​In Wood v Capita Insurance Services Ltd [2017] UKSC 24, the Supreme Court again examined the principles of contractual interpretation. In Arnold v Britton the Supreme Court had cautioned against commercial common sense overriding the natural meaning of a provision. In Rainy Sky SA v Kookmin Bank, it had explained that, if there were two possible constructions, the court was entitled to prefer the construction consistent with business common sense. Now the court has confirmed that textualism (Arnold v Britton) and contextualism (Rainy Sky), should not be regarded as "conflicting paradigms" in a battle for primacy in contractual interpretation. Rather, they are tools for ascertaining the objective meaning of the language chosen by the parties to express their agreement: the extent to which the court will rely on each tool will vary depend on the circumstances.

An opaque indemnity

The case concerned the interpretation of an indemnity clause in a sale and purchase agreement for an insurance broker. The purchaser was indemnified for loss suffered as a result of claims or complaints for mis-selling registered with the financial services regulator. However, the purchaser had suffered loss as a result of a remediation scheme imposed by the regulator following its self-reporting of mis-selling (rather than through claims or complaints of customers). That remediation scheme had lead to the purchaser paying approximately GBP 1.35 million in customer compensation. Was this loss covered by the "admittedly opaque" language of the indemnity?

The Supreme Court held that the loss fell outside the indemnity clause. The text of the clause was key: the circumstances triggering the indemnity were principally found in a careful examination of the language used, and did not extend to loss covered by self-reporting mis-selling. Both on the face of the clause, and following a detailed parsing, the court favoured the seller's narrow construction.

The purchaser's suggested wider reading of the indemnity clause was rejected: it would mean that a part of the clause would be rendered otiose, and failed to identify the persons against whom mis-selling claims or complaints needed to be made (a necessary trigger for the indemnity to operate).

However, the court noted it was still necessary to place the clause in its contractual context and to consider the wider factual matrix. The parties to the contract were commercially sophisticated. In addition to the contractual indemnity covering loss from mis-selling, the seller had also given detailed warranties as to regulatory compliance. These warranties may have enabled the purchaser to recover for its loss: but for the expired two-year contractual limitation period on warranty claims. The court held it was not contrary to business common sense for the parties to agree wide-ranging but time limited warranties, with the protection of a further indemnity unrestricted as to time, but triggered in more limited circumstances. The court would not improve the bargain for the purchaser.

A unitary exercise

Contractual interpretation is a unitary exercise: it does not matter whether the process commences with the factual background, or a close examination of the relevant language, provided that the court balances the indications given by each method through an iterative process.

Where there are rival meanings, the court can give weight to the construction which is more consistent with business common sense.
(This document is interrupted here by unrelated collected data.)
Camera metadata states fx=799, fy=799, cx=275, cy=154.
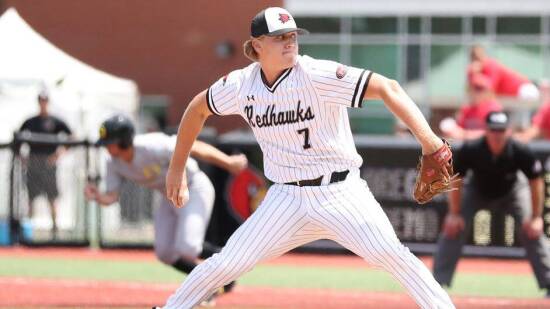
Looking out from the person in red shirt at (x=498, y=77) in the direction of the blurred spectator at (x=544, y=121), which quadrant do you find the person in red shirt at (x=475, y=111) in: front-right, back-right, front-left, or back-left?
back-right

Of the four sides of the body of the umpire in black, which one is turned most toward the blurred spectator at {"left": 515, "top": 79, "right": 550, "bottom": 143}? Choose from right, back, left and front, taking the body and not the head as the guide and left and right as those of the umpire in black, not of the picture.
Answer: back

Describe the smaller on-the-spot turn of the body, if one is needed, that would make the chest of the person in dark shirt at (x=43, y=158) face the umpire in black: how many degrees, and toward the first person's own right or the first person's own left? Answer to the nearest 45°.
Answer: approximately 45° to the first person's own left

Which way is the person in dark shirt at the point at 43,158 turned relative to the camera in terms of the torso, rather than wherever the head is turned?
toward the camera

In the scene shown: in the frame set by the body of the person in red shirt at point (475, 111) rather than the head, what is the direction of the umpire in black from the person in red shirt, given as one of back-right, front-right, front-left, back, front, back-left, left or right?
front-left

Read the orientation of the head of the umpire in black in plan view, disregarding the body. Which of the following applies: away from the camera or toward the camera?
toward the camera

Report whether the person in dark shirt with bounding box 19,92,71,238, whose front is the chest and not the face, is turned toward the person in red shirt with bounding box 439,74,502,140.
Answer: no

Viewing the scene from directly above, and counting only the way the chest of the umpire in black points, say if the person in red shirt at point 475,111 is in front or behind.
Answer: behind

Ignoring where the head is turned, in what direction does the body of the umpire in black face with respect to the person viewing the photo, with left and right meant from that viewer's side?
facing the viewer

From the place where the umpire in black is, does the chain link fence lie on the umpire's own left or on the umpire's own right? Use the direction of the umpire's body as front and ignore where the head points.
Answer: on the umpire's own right
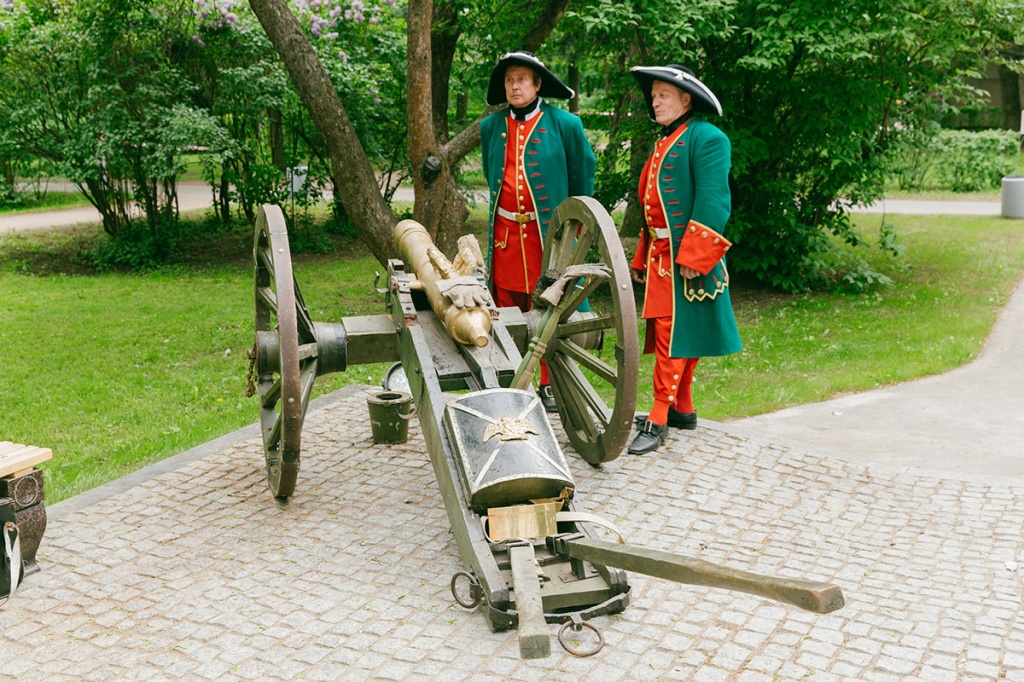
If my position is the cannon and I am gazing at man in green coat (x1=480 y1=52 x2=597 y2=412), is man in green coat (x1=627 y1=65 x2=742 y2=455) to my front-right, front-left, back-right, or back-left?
front-right

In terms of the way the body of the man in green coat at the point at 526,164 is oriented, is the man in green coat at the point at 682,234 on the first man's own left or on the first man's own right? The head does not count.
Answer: on the first man's own left

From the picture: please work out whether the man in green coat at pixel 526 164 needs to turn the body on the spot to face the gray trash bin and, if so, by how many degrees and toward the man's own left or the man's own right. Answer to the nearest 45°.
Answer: approximately 180°

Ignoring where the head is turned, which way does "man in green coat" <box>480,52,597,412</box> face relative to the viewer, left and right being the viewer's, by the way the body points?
facing the viewer and to the left of the viewer

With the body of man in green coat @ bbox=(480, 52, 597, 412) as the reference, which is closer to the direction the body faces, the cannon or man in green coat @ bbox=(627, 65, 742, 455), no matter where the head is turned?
the cannon
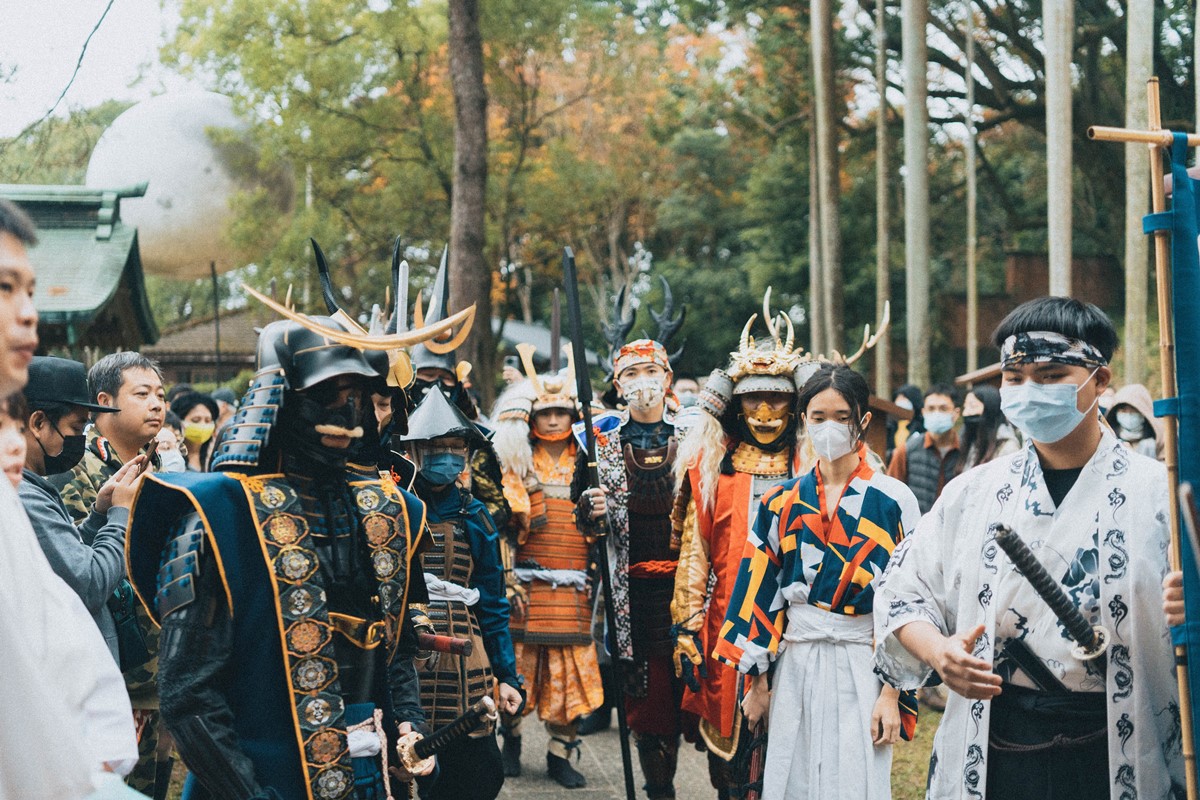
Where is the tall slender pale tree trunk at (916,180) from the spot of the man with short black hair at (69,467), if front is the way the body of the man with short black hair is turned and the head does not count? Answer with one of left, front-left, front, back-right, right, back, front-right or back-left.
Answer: front-left

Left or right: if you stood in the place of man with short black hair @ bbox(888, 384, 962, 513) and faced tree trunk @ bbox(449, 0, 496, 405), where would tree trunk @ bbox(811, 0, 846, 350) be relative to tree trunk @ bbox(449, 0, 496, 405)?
right

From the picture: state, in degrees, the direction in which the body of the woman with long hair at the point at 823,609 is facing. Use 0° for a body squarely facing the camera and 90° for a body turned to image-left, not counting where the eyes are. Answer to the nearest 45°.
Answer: approximately 0°

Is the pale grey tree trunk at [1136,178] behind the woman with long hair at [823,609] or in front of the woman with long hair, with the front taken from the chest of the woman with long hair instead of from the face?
behind

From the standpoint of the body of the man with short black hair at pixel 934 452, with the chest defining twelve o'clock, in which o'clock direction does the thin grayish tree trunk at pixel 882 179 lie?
The thin grayish tree trunk is roughly at 6 o'clock from the man with short black hair.

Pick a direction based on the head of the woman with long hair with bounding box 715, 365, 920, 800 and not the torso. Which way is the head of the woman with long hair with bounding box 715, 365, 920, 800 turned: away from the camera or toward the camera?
toward the camera

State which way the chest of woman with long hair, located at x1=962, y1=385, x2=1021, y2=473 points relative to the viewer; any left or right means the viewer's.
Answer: facing the viewer and to the left of the viewer

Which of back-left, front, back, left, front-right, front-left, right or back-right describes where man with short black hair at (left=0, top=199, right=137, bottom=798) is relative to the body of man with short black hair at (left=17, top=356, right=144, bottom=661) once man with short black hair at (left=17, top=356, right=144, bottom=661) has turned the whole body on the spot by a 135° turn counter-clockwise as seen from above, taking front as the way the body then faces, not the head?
back-left

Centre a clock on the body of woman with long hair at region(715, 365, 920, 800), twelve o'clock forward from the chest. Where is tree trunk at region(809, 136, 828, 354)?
The tree trunk is roughly at 6 o'clock from the woman with long hair.

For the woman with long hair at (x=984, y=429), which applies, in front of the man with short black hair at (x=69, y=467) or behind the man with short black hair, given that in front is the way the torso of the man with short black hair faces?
in front

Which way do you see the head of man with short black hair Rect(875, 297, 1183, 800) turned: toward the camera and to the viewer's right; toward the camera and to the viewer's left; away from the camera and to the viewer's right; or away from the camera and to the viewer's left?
toward the camera and to the viewer's left

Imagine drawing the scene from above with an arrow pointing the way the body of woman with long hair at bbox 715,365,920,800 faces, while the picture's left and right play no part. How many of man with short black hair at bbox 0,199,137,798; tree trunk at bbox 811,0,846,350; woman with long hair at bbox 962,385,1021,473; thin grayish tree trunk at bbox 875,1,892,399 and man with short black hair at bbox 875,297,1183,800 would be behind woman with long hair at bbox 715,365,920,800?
3
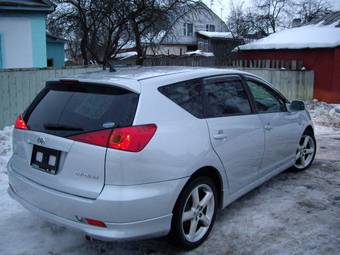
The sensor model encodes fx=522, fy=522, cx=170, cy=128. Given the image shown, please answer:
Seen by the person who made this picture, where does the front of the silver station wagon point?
facing away from the viewer and to the right of the viewer

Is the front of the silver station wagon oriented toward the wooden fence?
no

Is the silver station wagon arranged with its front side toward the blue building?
no
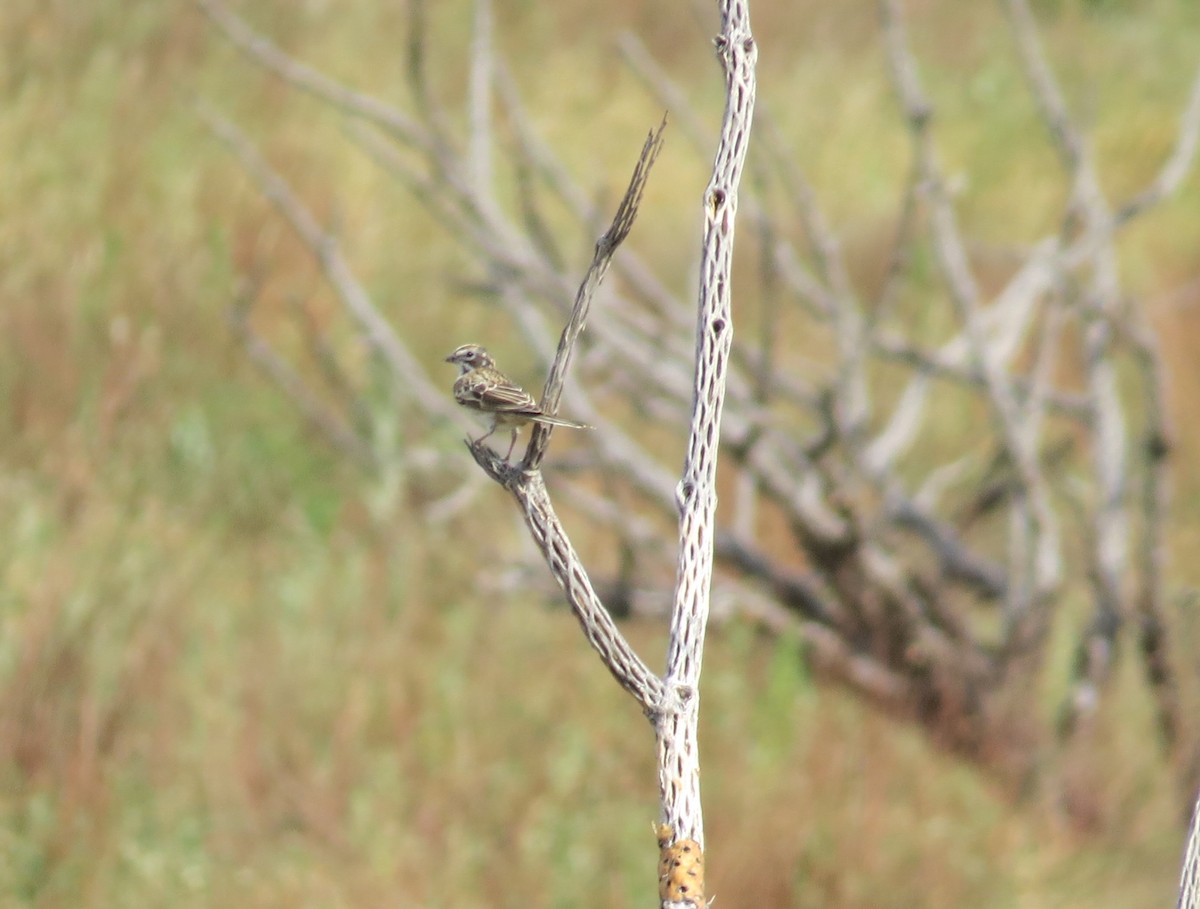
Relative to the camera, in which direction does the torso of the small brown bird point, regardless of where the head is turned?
to the viewer's left

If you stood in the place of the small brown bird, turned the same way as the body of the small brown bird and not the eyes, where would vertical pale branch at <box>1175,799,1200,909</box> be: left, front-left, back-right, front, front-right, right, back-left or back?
back-left
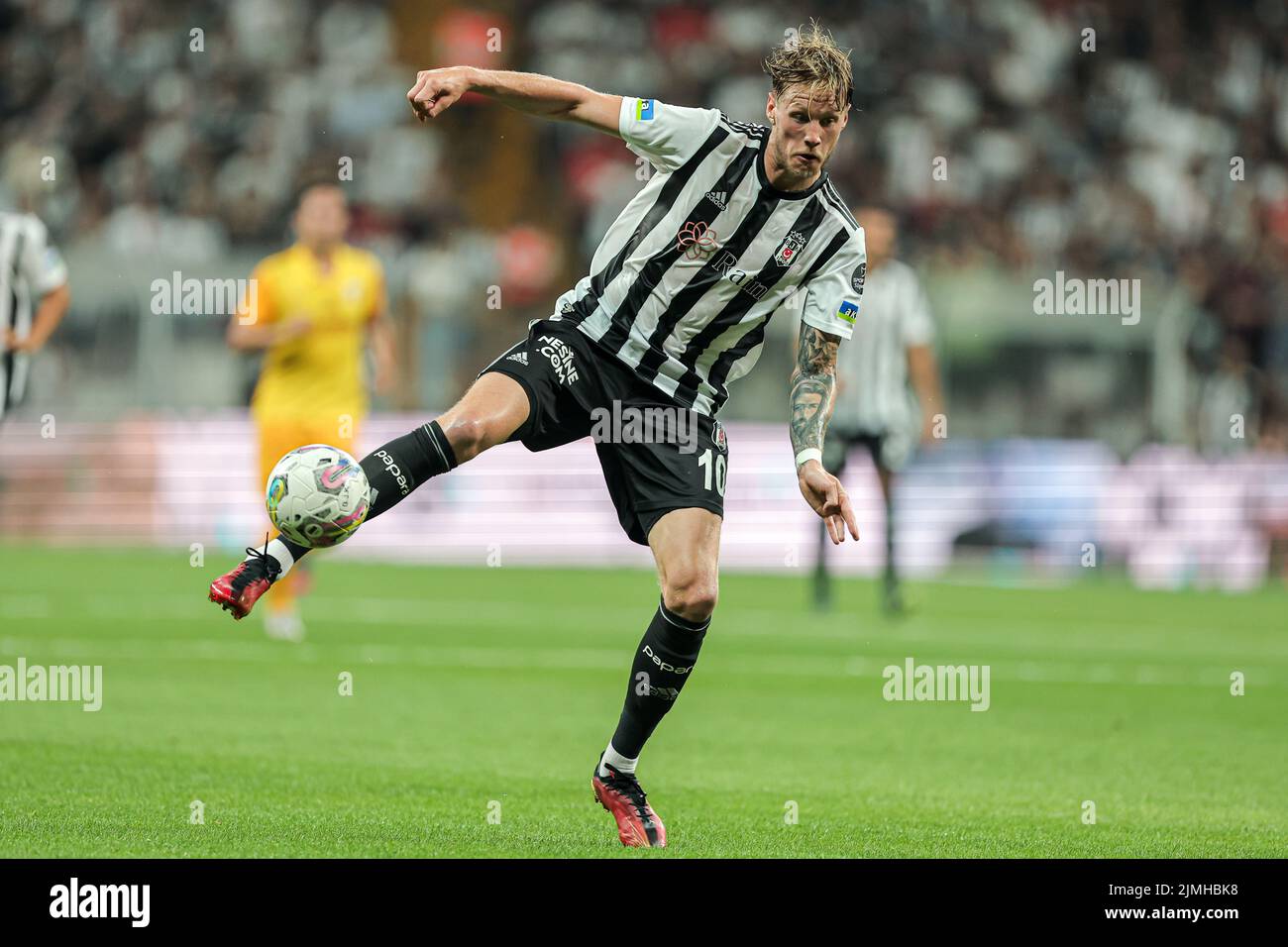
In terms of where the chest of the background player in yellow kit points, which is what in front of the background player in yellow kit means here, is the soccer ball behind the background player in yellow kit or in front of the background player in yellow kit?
in front

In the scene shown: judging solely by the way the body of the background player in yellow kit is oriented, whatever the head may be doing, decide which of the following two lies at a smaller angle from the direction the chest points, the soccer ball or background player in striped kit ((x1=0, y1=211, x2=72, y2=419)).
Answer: the soccer ball

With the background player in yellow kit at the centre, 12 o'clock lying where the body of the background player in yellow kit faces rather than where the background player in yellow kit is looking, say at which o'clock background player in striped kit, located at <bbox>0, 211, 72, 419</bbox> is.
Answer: The background player in striped kit is roughly at 2 o'clock from the background player in yellow kit.

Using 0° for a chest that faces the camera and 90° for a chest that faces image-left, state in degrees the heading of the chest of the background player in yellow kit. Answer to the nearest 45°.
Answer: approximately 0°

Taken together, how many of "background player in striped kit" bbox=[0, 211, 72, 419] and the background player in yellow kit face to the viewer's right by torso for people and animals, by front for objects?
0
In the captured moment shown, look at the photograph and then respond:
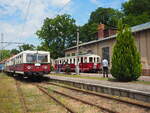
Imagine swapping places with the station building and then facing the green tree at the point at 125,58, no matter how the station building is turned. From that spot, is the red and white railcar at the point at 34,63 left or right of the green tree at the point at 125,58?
right

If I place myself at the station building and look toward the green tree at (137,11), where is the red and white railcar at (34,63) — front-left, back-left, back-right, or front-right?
back-left

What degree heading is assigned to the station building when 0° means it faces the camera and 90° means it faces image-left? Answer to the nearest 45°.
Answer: approximately 45°

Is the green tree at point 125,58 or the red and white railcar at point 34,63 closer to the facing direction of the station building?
the red and white railcar

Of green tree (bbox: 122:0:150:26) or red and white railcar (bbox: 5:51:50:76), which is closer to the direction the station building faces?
the red and white railcar

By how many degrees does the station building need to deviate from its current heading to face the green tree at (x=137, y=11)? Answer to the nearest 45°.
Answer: approximately 135° to its right

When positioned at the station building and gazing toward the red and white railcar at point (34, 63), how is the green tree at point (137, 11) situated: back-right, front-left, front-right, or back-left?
back-right

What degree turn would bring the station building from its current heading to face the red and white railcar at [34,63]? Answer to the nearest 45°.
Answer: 0° — it already faces it
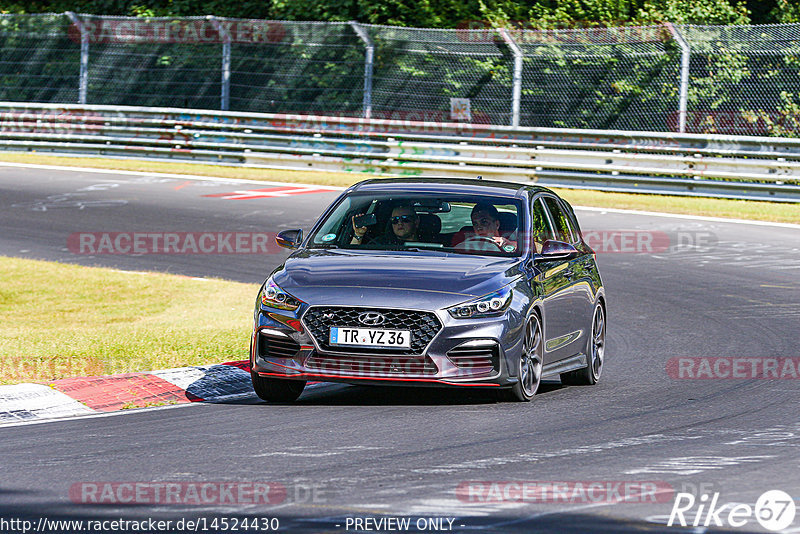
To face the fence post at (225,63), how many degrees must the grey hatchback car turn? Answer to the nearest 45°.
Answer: approximately 135° to its right

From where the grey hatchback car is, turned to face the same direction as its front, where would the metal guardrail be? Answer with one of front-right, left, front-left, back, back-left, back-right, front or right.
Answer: back-right

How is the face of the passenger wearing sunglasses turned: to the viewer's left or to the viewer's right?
to the viewer's left

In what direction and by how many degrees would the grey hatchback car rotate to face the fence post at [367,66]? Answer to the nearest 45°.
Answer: approximately 135° to its right

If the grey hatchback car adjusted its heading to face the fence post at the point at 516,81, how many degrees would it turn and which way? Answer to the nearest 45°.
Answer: approximately 135° to its right

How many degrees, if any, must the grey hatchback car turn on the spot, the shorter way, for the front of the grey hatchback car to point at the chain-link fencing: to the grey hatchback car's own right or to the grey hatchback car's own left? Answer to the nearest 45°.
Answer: approximately 135° to the grey hatchback car's own right

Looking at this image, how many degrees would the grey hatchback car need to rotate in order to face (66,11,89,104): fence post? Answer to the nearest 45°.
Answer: approximately 135° to its right

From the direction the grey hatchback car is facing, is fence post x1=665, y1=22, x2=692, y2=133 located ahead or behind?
behind

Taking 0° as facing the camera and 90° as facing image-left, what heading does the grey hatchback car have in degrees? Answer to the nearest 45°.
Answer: approximately 45°
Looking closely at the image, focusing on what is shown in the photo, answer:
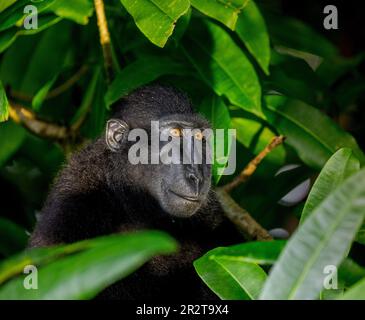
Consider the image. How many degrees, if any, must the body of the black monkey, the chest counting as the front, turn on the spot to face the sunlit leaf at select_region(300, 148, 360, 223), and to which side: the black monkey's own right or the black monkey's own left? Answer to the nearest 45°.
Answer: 0° — it already faces it

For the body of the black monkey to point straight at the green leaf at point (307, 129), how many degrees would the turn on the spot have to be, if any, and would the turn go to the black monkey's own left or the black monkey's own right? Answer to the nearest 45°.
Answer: approximately 90° to the black monkey's own left

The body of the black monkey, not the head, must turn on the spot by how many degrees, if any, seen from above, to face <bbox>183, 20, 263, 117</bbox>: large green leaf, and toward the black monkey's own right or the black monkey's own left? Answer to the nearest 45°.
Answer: approximately 90° to the black monkey's own left

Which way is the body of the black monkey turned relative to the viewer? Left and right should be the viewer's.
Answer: facing the viewer and to the right of the viewer

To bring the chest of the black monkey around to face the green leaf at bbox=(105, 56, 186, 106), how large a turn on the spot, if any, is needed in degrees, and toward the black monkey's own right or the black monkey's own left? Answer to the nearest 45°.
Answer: approximately 135° to the black monkey's own left

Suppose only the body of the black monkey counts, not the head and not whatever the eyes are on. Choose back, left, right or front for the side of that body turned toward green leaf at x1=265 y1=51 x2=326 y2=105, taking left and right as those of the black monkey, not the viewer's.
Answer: left

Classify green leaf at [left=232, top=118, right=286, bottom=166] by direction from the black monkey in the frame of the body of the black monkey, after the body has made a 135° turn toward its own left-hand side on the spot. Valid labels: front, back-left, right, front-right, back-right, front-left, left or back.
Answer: front-right

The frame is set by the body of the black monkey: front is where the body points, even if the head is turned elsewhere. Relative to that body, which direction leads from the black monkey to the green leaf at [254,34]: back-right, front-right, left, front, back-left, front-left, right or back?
left

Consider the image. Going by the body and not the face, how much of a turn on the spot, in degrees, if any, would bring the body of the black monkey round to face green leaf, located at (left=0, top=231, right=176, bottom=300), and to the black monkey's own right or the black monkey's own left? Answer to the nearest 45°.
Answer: approximately 45° to the black monkey's own right

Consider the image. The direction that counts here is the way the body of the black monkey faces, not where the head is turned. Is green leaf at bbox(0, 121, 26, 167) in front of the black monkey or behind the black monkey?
behind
But, in striking a balance between the indications given by the language and the implications of the competing constructions, the court must:

- consider the quality of drafting of the clause;

- be alive to the possibility that one side may have agreed to something which with hindsight did not serve his interest; and

- not lose sight of the possibility that a provision may be a negotiated compromise or that the negotiators were not able to agree more precise terms.

The type of agreement, and sophistication of parties, may also impact the analysis preferred by the court. For example, sophisticated and complex agreements, negotiated and prepared by skilled professionals, may be more successfully interpreted textually. However, it was accepted that even negotiators of complex formal contracts may not always achieve a logical and coherent text.

The challenge ahead

The court was quick to reject the submission that Arnold involved any "rowing back" from Rainy Sky guidance: it is clear that all is not lost when it comes to considering business common sense. While the pure words of the contract remain important, they do not trump common sense considerations post-Arnold. This can be a relief in the context of complex commercial contracts, where a drafting ambiguity can threaten to undermine the wider commercial structure.

The challenge for those drafting contracts is that, when subject to close scrutiny by the courts, different judges, applying the correct principles, can reach different opposing conclusions on the meaning of provisions. There is not a simple solution to this, and this latest update from the Supreme Court means that some of the certainty that Arnold v Britton afforded has vanished.

It is clear that the pendulum has swung back away from Arnold: the court was quick to reject the submission that Arnold involved any "rowing back" from Rainy Sky guidance. This can be a relief in the context of complex commercial contracts, where a drafting ambiguity can threaten to undermine the wider commercial structure. Importantly, for detailed professionally drawn contracts, the Supreme Court has reiterated the utility of the iterative process (described in Sigma Finance) when interpreting ambiguous provisions. This involves checking each suggested interpretation against the provisions of the contract and its commercial consequences. In such contracts, Lord Hodge comments, the lawyer may be particularly helped by considering the factual matrix and purpose of similar provisions in contracts of the same type.